José Saramago: “Não haverá socialismo em Portugal sem Vasco Gonçalves”
José Saramago, director-adjunto do “Diário de Notícias”, escreveu em editorial do jornal de 23.08.1975 um artigo premonitório sobre o então primeiro-ministro Vasco Gonçalves, elogiando-o: “saído ele não haverá socialismo em Portugal”. No final, também acerta na mouche quando diz: “a responsabilidade dos militares é hoje tão grande como isto: ajudar o primeiro passo para o socialismo ou ser o seu coveiro”.
O V Governo de Vasco Gonçalves só durou um mês e meio e caiu por influência determinante dos militares moderados do Grupo dos Nove, que tiveram também papel crucial na vitória do golpe 25 de Novembro de 1975, que instaurou uma democracia clássica de tipo ocidental em Portugal.

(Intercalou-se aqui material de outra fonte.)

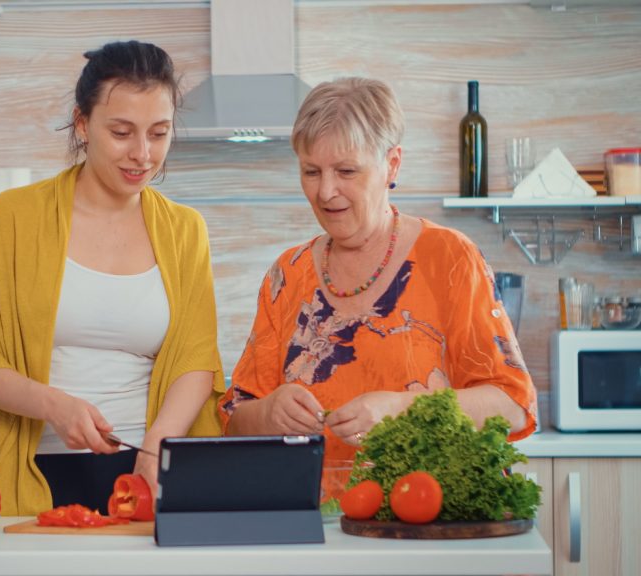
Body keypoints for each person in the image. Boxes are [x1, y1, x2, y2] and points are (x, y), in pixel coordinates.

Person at [0, 40, 224, 515]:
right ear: (83, 124)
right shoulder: (13, 217)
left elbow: (197, 358)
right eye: (122, 132)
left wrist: (157, 443)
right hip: (33, 465)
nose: (142, 154)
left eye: (159, 133)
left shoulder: (185, 231)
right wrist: (54, 405)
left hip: (144, 471)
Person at [220, 78, 537, 471]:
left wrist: (403, 410)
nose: (325, 192)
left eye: (346, 171)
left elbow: (514, 406)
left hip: (430, 518)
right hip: (320, 520)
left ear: (392, 164)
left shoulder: (450, 257)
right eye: (312, 171)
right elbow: (235, 418)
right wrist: (268, 412)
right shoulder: (288, 273)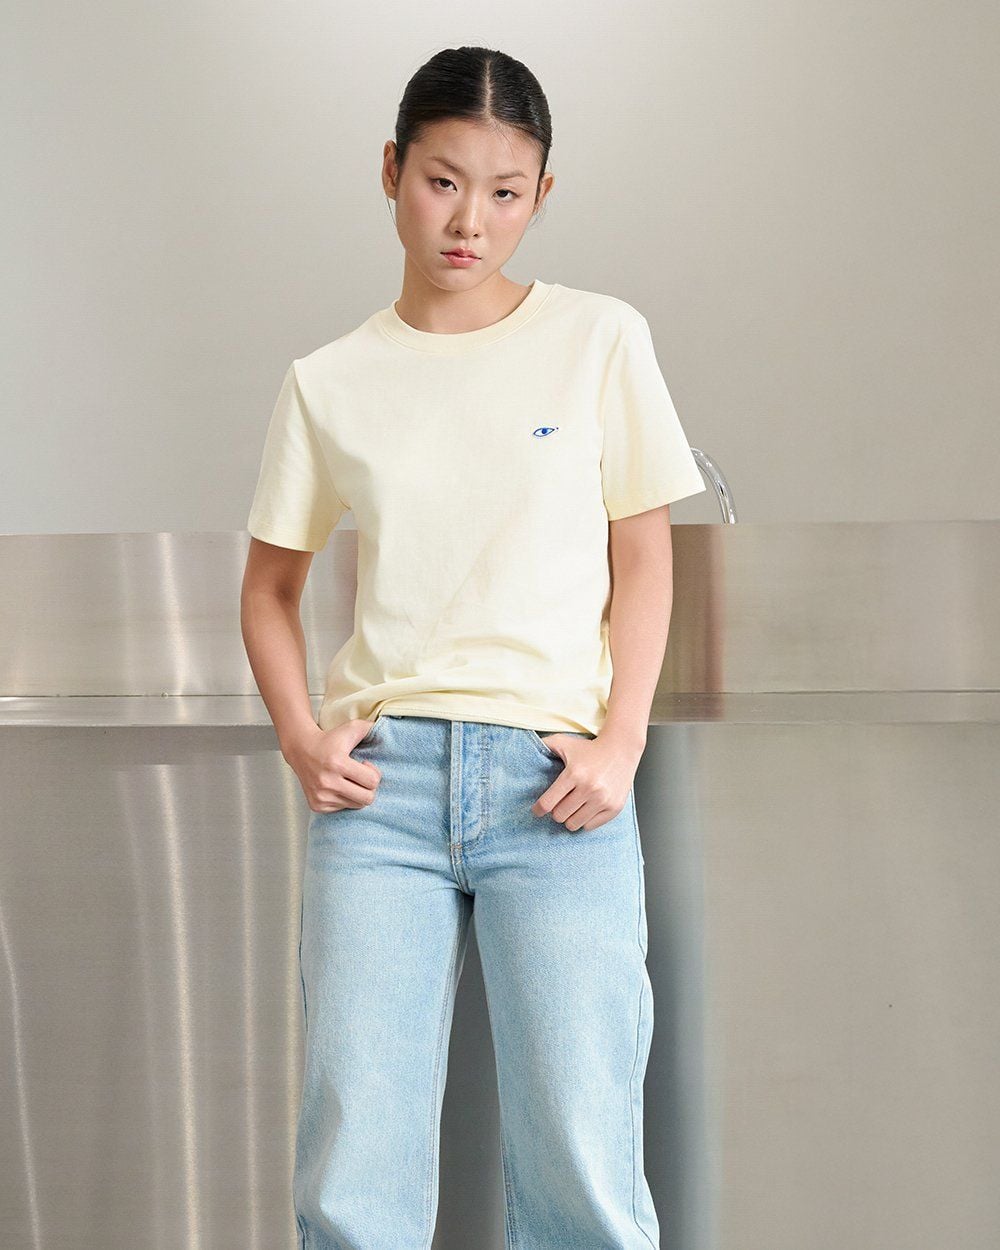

Vasco Gonçalves corporizou a linha de esquerda, próxima do PCP, que quis instaurar o socialismo em Portugal através da revolução conduzida por militares alinhados com esta corrente e um movimento de massas aliados. Apesar de alguns militantes do PCP apoiarem este caminho, Álvaro Cunhal e a direcção política do partido não o apoiaram e exortaram militantes e apoiantes a não o fazerem no 25 de Novembro.
O Objectivo publica um extracto do editorial referido de José Saramago:
“Em nossa humílima opinião, o primeiro-ministro Vasco Gonçalves é homem para o socialismo, o único entre as figuras históricas do MFA. Se é político para um dia ou para dez anos, não futuramos. Apenas prevemos que saído ele não haverá socialismo em Portugal. Apenas prevemos que ficando ele talvez haja tempo para que se preparem, na boa prática, os futuros dirigentes populares que hão-de construir, firmar e defender a sociedade socialista portuguesa. Ninguém pode fazer o socialismo sem o povo, e o povo não o poderá fazer enquanto este jogo da cabra-cega ou de quatro-cantinhos empatar o caminho. A responsabilidade dos militares é hoje tão grande como isto: ajudar o primeiro passo para o socialismo ou ser o seu coveiro.”